Winner of the classic French 2000 Guineas (G1) for original owner The Aga Khan, Daylami also won the 1998 Man o' War (G1) at Belmont Park, in which he defeated that season's champion turf male and Breeders' Cup Turf winner Buck's Boy. Daylami died on April 5 at age 29.
A homebred campaigned by The Aga Khan and trained by Sir Michael Stoute, Kalanisi followed in the footsteps of Daylami by clinching champion turf male honors in 2000 following a victory in the Breeders' Cup Turf, in his case at Churchill Downs.
Kalanisi claimed victory in the Champion (G1) and Queen Anne (G2) earlier that season, and had narrowly been defeated by Giant's Causeway in both the Eclipse (G1) and Juddmonte International (G1). Kalanisi died on May 25 at age 27.

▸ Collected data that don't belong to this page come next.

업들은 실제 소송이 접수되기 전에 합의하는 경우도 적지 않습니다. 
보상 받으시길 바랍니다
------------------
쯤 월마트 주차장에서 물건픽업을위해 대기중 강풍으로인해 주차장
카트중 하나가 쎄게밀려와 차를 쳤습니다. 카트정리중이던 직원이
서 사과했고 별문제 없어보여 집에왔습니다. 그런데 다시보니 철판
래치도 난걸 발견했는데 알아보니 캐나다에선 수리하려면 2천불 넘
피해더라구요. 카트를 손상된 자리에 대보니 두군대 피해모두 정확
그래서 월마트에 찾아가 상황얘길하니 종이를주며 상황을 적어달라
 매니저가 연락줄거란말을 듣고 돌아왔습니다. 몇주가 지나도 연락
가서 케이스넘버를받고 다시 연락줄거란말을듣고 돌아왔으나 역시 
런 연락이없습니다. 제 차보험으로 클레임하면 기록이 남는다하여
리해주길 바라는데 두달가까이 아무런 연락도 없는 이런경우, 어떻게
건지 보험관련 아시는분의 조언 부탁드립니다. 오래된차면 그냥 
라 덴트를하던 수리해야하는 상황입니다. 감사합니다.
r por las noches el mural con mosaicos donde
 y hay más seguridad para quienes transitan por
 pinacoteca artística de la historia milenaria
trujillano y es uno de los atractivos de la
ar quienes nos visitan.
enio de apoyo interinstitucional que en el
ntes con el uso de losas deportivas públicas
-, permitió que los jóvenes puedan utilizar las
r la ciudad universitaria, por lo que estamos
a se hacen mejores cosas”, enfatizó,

The 2001 Kentucky Derby (G1) remains a puzzling loss for Point Given, who swept every other race he competed in that season en route to champion three-year-old male and Horse of the Year honors.
Owned by the The Thoroughbred Corporation of Prince Ahmed bin Salman and trained by Bob Baffert, Point Given finished a distant fifth in the Kentucky Derby after impressive wins in the San Felipe (G2) and Santa Anita Derby (G1). He rebounded with emphatic victories in the Preakness (G1) and Belmont (G1), and later added the Haskell Invitational (G1) and Travers (G1).

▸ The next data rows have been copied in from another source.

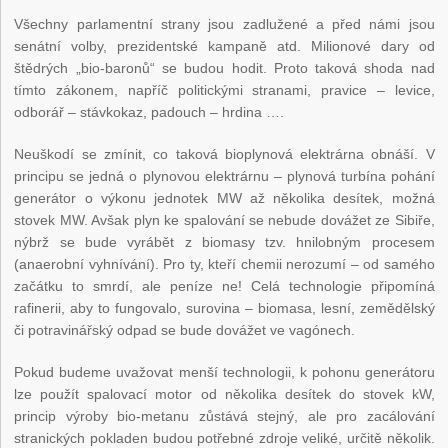
Všechny parlamentní strany jsou zadlužené a před námi jsou
senátní volby, prezidentské kampaně atd. Milionové dary od
štědrých „bio-baronů“ se budou hodit. Proto taková shoda nad
tímto zákonem, napříč politickými stranami, pravice – levice,
odborář – stávkokaz, padouch – hrdina ….
Neuškodí se zmínit, co taková bioplynová elektrárna obnáší. V
principu se jedná o plynovou elektrárnu – plynová turbína pohání
generátor o výkonu jednotek MW až několika desítek, možná
stovek MW. Avšak plyn ke spalování se nebude dovážet ze Sibiře,
nýbrž se bude vyrábět z biomasy tzv. hnilobným procesem
(anaerobní vyhnívání). Pro ty, kteří chemii nerozumí – od samého
začátku to smrdí, ale peníze ne! Celá technologie připomíná
rafinerii, aby to fungovalo, surovina – biomasa, lesní, zemědělský
či potravinářský odpad se bude dovážet ve vagónech.
Pokud budeme uvažovat menší technologii, k pohonu generátoru
lze použít spalovací motor od několika desítek do stovek kW,
princip výroby bio-metanu zůstává stejný, ale pro zacálování
stranických pokladen budou potřebné zdroje veliké, určitě několik.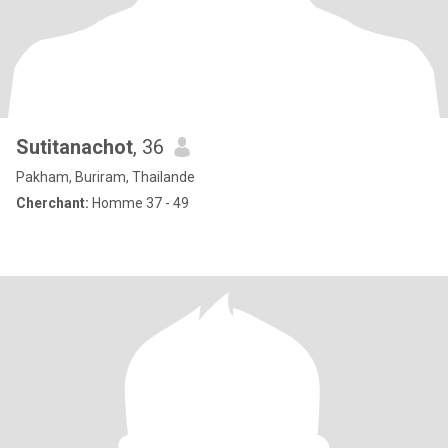
Sutitanachot
, 36
Pakham, Buriram, Thailande
Cherchant:
Homme 37 - 49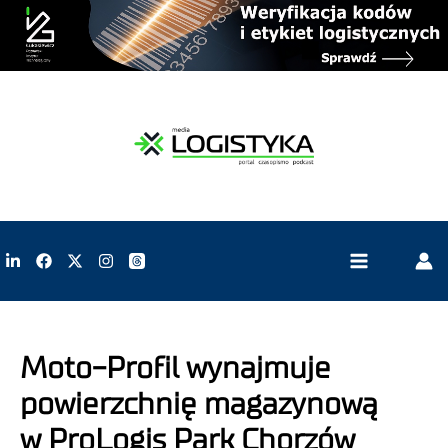
Moto-Profil wynajmuje
powierzchnię magazynową
w ProLogis Park Chorzów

A Hall of Fame inductee in 2010, Point Given died on Sept. 11 at the age of 25.
The popular New York-bred gelding Funny Cide bankrolled more than $3.5 million in a 38-race career, which was highlighted by wins in the 2003 Kentucky Derby and Preakness. Although he fell short in his quest for the Triple Crown, finishing third to Empire Maker, Funny Cide was voted champion three-year-old male.
Owned by Sackatoga Stable and trained by Barclay Tagg, Funny Cide resided at the Kentucky Horse Park in retirement. He died there, after a bout of colic, on July 16 at the age of 23.

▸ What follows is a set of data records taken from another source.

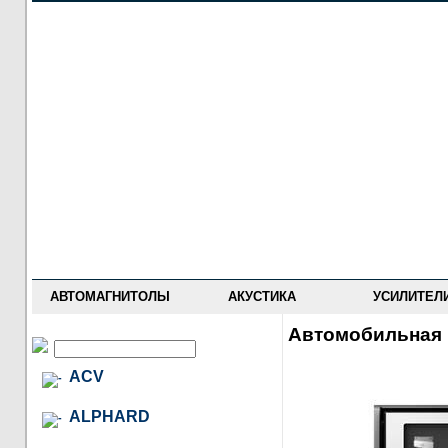
НОВОСТИ
ПРАЙС-ЛИСТ
ФОРУМ
ГДЕ КУПИТЬ
ОПИСАНИЯ
УСТАНОВКА
АНТИ-РАДАРЫ
АВТОМАГНИТОЛЫ
АКУСТИКА
УСИЛИТЕЛ
Автомобильная 
ACV
ALPHARD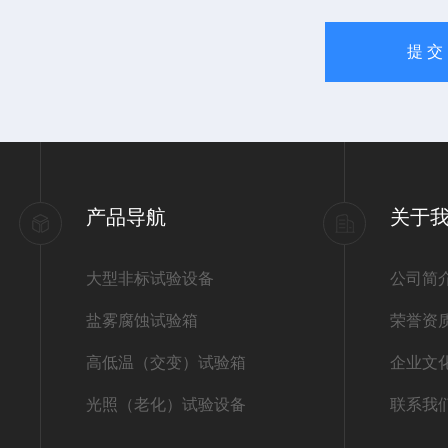
产品导航
关于
大型非标试验设备
公司简
盐雾腐蚀试验箱
荣誉资
高低温（交变）试验箱
企业文
光照（老化）试验设备
联系我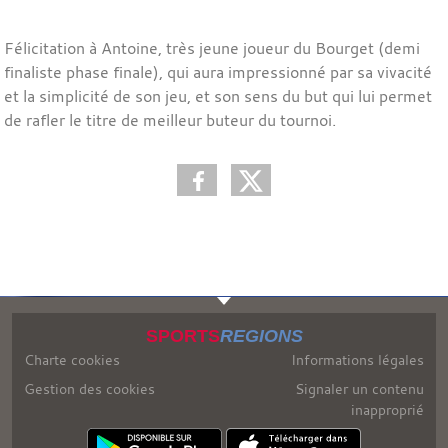
Félicitation à Antoine, très jeune joueur du Bourget (demi
finaliste phase finale), qui aura impressionné par sa vivacité
et la simplicité de son jeu, et son sens du but qui lui permet
de rafler le titre de meilleur buteur du tournoi.
SPORTS
REGIONS
Charte cookies
Informations légales
Gestion des cookies
Signaler un contenu
inapproprié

One of the top sprinters of his era, Speightstown was awarded that division title in 2004 after winning five of six starts that season. Among his triumphs were the Churchill Downs H. (G2), True North H. (G2), Alfred G. Vanderbilt H. (G2), and Breeders' Cup Sprint (G1) at Lone Star Park.
Owned by Eugene and Laura Melnyk and trained by Todd Pletcher, Speightstown became an influential stallion at WinStar Farm. He died on Dec. 8 at the age of 25.
The champion two-year-old filly of 2010, Awesome Feather won 10 of 11 starts, her only setback being the 2012 Breeders' Cup Distaff (G1) in her final career race.
Awesome Feather swept the Florida Stallion Stakes series for juvenile fillies at Calder prior to winning the Breeders' Cup Juvenile Fillies (G1) at Churchill Downs as a lukewarm 4-1 favorite. Infirmities limited her from racing with great frequency at ages three and four, though she did capture the 2011 Gazelle (G1).
Owned by Stronach Stables and trained by Stanley Gold at the time of her championship, Awesome Feather died on March 2 at the age of 15.
Havre de Grace
Havre de Grace was the second female Horse of the Year in a row when taking top honors in 2011, as well as the older female championship (Zenyatta had won both awards in 2010). Havre de Grace won five of seven starts that season, including the Apple Blossom H. (G1) and Beldame (G1) against mares, and also became just the second female ever to win the prestigious Woodward (G1).
Owned by Fox Hill Farm and trained by Larry Jones, Havre de Grace died after foaling a colt by Into Mischief on April 30 at the age of 16.
A California-bred gelding, Amazombie earned champion male sprinter honors in 2011 after winning five of nine starts, including the Breeders' Cup Sprint at Churchill Downs and the Ancient Title (G1). Owned by Thomas Sanford and trainer Bill Spawr, Amazombie was retired with earnings of more than $1.9 million.
Amazombie was a resident of the Old Friends retirement facility in Kentucky when he passed away Sept. 18 at the age of 16.
Work All Week
Only the second Illinois-bred ever to win a division championship (the other was the aforementioned Buck's Boy), Work All Week was the nation's top male sprinter in 2014 after winning four stakes that season, including the Breeders' Cup Sprint at Santa Anita and the Phoenix (G3).
A winner in 13 of 19 career outings, Work All Week was owned by Midwest Thoroughbreds and was trained by Roger Brueggemann. Also a resident of Old Friends, he died on Nov. 13 and age 14.